* start TEXT SEGMENT *

And look, while the writing and characterization isn't terrible, it sure as hell isn't very good. The exposition is clumsy, the dialogue is pretty lifeless, and while the emotional scenes mostly click, it's more a factor of the actors doing a great job rather than the script supporting them. There's a scene between Peter and Connors at Oscorp halfway through the second act that really strikes me as incredibly poorly written, and I was just wondering what the fuck happened.

And here's my biggest problem with the film - it's redundant. We've already seen the Spider-Man origin story told before, and unlike other reboots (ie. Batman Begins compared to the original Tim Burton Batman), The Amazing Spider-Man just doesn't have enough new ideas to make it all that special. But as much as I'm tempted to damn it as a flaccid, soulless, commercially-driven cash-in (and it kind of is, a little bit, I can't deny that), there are elements that really work with this movie. But the tone lacks the flair and style and grandiose epicness that Sam Raimi brought his movies, the sense of bigness and more meaty themes. To be completely honest, I think the perfect Spider-Man movie for me would have elements of both films put together, with the leads, mechanical webshooters, attitude, and high-intensity combat of The Amazing Spider-Man with the supporting cast, script, and great tone and direction of Raimi's Spider-Man

So to answer my initial question, The Amazing Spider-Man isn't quite as good as Spider-Man by Sam Raimi, but there is promise here. I have to admit, I'm a little angered that Sam Raimi won't have the chance to do the Lizard if they ever call him back, and I can't help but think that Marvel would have done a better job with this film than Sony. And speaking of which, I cannot in good conscience say that this movie is remotely close being as good as The Avengers, a film that had a far better script, better effects, better action, and an appropriately epic tone. I can't even say that this movie is as good as X-Men:  First Class, a film made under the same rushed schedule and tighter budget, yet somehow managed to have more flavour, energy, emotion, and (once again) a better, smarter script. 

But as it is, The Amazing Spider-Man is okay. Not great, not terrible, but solid enough to keep me entertained. It's got some funny bits, some sadder bits, and some genuinely impressive bits. That being said, I think Sam Raimi, if given the same tools, could have done it a bit better. But if they do make a sequel (and they will, since this film is making money), I'm actually interested, namely because they won't have the cheat-sheet of Raimi's first Spider-Man movie, and they'll probably have to come up with some new ideas. And besides, like any comic book fan, I want to see the death of Gwen Stacy done right on film. 

So yeah, if you've got nothing to do on a weekday night, I can at least say you'd be entertained by The Amazing Spider-Man. As a remake/reboot, it's not great, but speaking as a fan of Highlander and Total Recall and following the buzz there, I feel confident in saying it could be a hell of a lot worse.


  1. Agree with dhulli. Change the font. Try decreasing the size to see if it looks well. Otherwise, you can take a look at


  2. Reading this literally a year after the fact, I am with you on most points about this film. I felt like the script was woefully underwritten and/or under-realized, which is a shame because the cast is terrific and the basic idea of a more modern, edgy Spider-Man did hold promise.

    The snoutlessness of the Lizard annoyed the heck out of me, but the biggest problem with the character was that he seemed very blatantly derivative of Sam Raimi's Green Goblin and Doctor Octopus, but not as threatening and iconic as the former or as well-written and interesting as the latter. TASM is nowhere near as good a film as Raimi's first two, and I did not like it as much as Spider-Man 3, either. But there is some potential moving forward.

* end TEXT SEGMENT *
* start RECORD SET *

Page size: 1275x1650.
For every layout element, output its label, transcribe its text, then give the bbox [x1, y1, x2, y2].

* end RECORD SET *
* start RECORD SET *

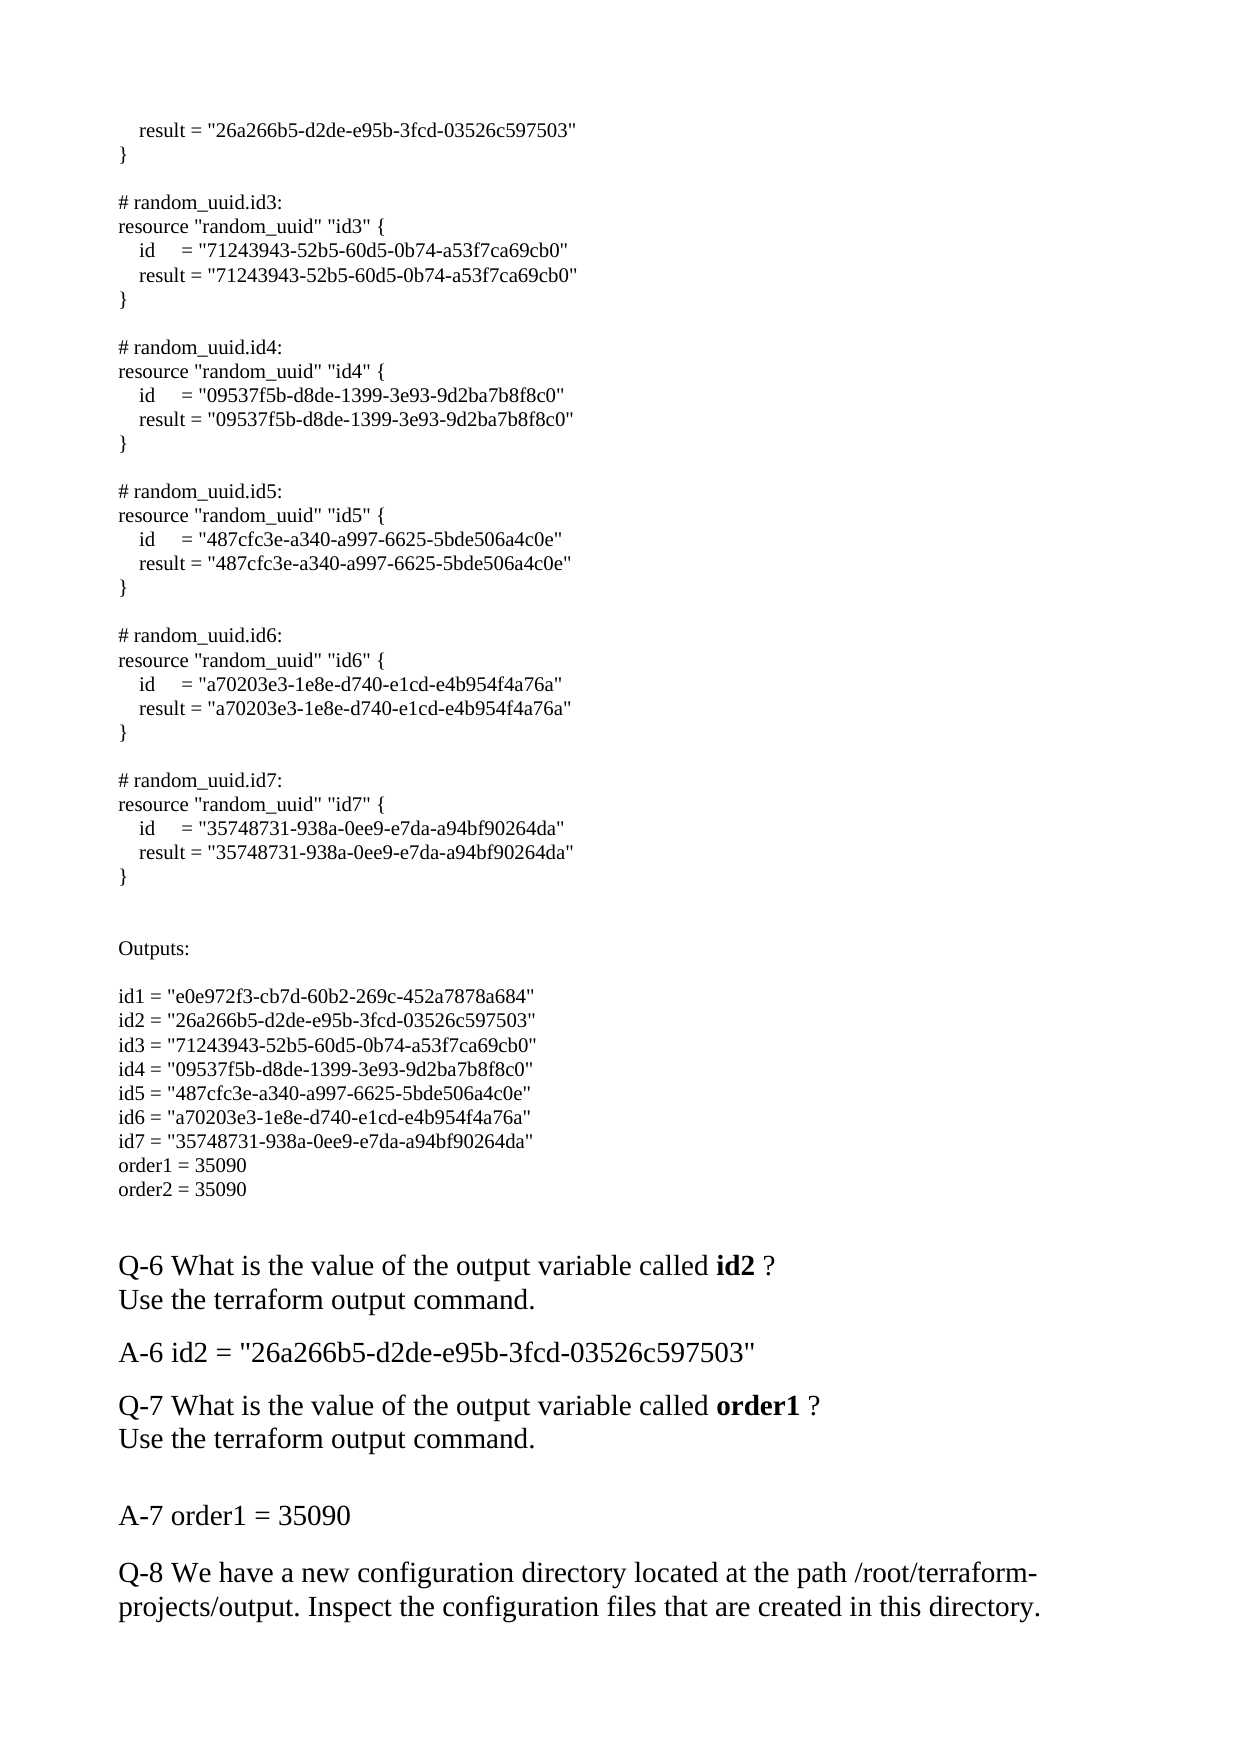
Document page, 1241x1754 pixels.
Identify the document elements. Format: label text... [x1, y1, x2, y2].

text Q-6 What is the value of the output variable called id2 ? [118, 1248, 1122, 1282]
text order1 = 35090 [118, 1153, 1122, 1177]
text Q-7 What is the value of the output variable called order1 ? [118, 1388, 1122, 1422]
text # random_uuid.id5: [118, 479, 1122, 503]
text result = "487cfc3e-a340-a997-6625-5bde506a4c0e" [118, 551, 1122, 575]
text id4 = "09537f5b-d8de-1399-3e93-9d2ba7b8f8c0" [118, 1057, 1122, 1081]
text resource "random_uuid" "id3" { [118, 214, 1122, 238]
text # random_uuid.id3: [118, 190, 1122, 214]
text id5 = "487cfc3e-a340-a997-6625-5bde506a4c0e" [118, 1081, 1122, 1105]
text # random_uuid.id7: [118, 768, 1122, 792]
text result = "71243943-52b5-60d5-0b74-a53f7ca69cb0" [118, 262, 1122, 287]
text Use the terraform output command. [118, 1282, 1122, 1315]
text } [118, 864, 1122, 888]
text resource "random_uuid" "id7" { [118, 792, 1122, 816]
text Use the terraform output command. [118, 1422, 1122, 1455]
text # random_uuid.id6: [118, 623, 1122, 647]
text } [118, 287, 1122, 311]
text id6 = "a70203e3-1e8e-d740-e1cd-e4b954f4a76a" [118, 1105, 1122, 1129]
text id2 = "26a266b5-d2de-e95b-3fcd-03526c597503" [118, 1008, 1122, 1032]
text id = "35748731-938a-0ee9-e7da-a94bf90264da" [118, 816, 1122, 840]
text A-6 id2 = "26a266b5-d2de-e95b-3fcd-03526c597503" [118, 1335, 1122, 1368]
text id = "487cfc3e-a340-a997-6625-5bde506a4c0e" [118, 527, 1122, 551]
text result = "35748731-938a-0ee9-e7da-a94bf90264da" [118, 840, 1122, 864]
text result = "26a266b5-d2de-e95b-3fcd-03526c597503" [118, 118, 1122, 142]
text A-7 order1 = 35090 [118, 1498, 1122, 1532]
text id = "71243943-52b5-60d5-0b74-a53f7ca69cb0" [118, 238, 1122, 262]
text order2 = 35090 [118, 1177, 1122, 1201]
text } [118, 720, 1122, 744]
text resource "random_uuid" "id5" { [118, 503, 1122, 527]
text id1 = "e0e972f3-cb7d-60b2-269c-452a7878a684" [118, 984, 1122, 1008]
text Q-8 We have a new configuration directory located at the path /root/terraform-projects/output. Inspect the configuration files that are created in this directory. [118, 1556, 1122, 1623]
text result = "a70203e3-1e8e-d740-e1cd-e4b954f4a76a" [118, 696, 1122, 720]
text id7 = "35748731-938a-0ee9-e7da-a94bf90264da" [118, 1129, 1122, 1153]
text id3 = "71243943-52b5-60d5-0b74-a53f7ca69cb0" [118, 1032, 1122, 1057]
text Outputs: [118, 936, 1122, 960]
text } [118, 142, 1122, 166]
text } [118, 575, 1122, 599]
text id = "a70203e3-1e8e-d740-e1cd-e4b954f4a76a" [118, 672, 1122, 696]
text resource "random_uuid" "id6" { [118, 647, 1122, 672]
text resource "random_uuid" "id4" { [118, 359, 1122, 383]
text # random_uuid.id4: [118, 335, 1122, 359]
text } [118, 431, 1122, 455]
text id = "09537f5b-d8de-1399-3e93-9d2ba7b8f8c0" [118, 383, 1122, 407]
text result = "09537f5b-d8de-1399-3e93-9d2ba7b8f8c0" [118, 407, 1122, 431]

* end RECORD SET *

TO DO:
A. In the Spider-Man review, which film is described as made under the same rushed schedule and tighter budget yet having a better, smarter script?
B. Retype the part of the Spider-Man review starting with "So yeah, if" and going on through "a lot worse.".

ANSWERS BELOW:
A. X-Men: First Class

B.
So yeah, if you've got nothing to do on a weekday night, I can at least say you'd be entertained by The Amazing Spider-Man. As a remake/reboot, it's not great, but speaking as a fan of Highlander and Total Recall and following the buzz there, I feel confident in saying it could be a hell of a lot worse.